47 Post author: Morendil 07 February 2012 09:45AM

You are viewing a comment permalink. View the original post to see all comments and the full post content.

Comments (150)

You are viewing a single comment's thread.

Comment author: gwern 19 February 2012 07:07:49PM 8 points [-]

"Should Computer Scientists Experiment More? 16 excuses to avoid experimentation":

In [15], 400 papers were classified. Only those papers were considered further whose claims required empirical evaluation. For example, papers that proved theorems were excluded, because mathematical theory needs no experiment. In a random sample of all papers ACM published in 1993, the study found that of the papers with claims that would need empirical backup, 40% had none at all. In journals related to software, this fraction was 50%. The same study also analyzed a non-CS journal, Optical Engineering, and found that in this journal, the fraction of papers lacking quantitative evaluation was merely 15%.

The study by Zelkowitz and Wallace [17] found similar results. When applying consistent classification schemes, both studies report between 40% and 50% unvalidated papers in software engineering. Zelkowitz and Wallace also surveyed journals in physics, psychology, and anthropology and again found much smaller percentages of unvalidated papers there than in computer science.

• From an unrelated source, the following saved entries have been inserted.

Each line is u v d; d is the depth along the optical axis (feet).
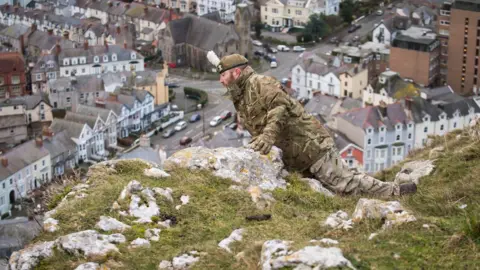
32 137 519.19
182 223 68.23
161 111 562.25
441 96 500.33
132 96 536.01
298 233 64.80
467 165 92.17
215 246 62.69
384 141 440.86
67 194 75.46
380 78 519.60
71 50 623.36
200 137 522.47
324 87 583.58
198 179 75.92
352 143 437.17
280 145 82.33
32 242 66.39
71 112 508.94
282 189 76.84
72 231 66.33
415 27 630.74
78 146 479.41
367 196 81.71
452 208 73.82
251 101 78.69
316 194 76.79
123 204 69.56
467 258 56.80
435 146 128.98
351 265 54.90
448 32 587.68
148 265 60.95
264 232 65.26
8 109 515.91
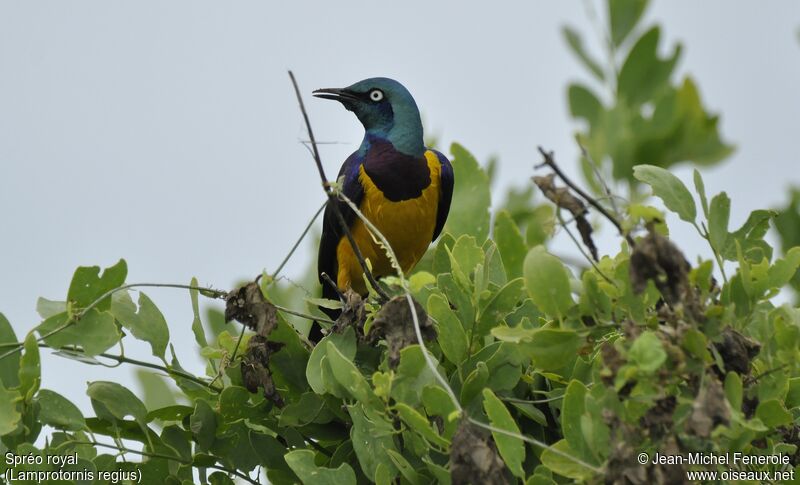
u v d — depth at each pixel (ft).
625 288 26.18
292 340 32.48
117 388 32.48
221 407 31.83
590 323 26.27
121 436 32.91
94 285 31.71
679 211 29.40
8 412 29.91
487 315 29.91
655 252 24.59
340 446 31.01
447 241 34.42
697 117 54.13
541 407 30.71
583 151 31.24
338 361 28.32
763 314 28.48
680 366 24.02
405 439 28.48
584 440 25.81
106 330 31.09
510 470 27.96
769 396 27.81
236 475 32.76
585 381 29.94
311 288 51.37
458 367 29.63
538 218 48.44
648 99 55.21
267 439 32.24
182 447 32.48
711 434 23.50
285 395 32.78
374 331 29.14
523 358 29.71
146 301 33.32
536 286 26.25
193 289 32.40
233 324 44.91
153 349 33.06
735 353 25.72
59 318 30.99
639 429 24.58
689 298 24.75
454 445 25.23
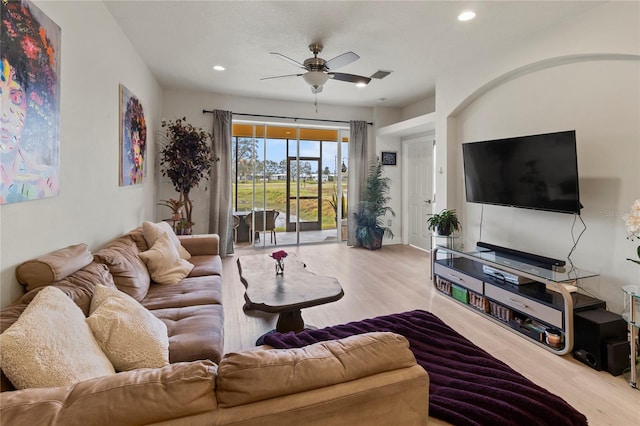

...Here are some examples. For about twenty years, it was thought that meetings were essential for software reviews. However, recently Porter and Johnson found that reviews without meetings are neither substantially more nor less effective than those with meetings [11]. Meeting-less reviews also cost less and cause fewer delays, which can lead to a more effective inspection process overall. Another example where observation contradicts conventional wisdom is that small software components are proportionally less reliable than larger ones. This observation was first reported by Basili [1] and has been confirmed by a number of disparate sources; see Hatton [6] for summaries and an explanatory theory. As mentioned, the failure probabilities of multi-version programs were incorrectly believed to be the product of the failure probabilities of the component versions. Another example is type checking in programming languages. Type checking is thought to reveal programming errors, but there are contexts when it does not help [12]. Pfleeger et al. [10] provides further discussion of the pitfalls of intuition.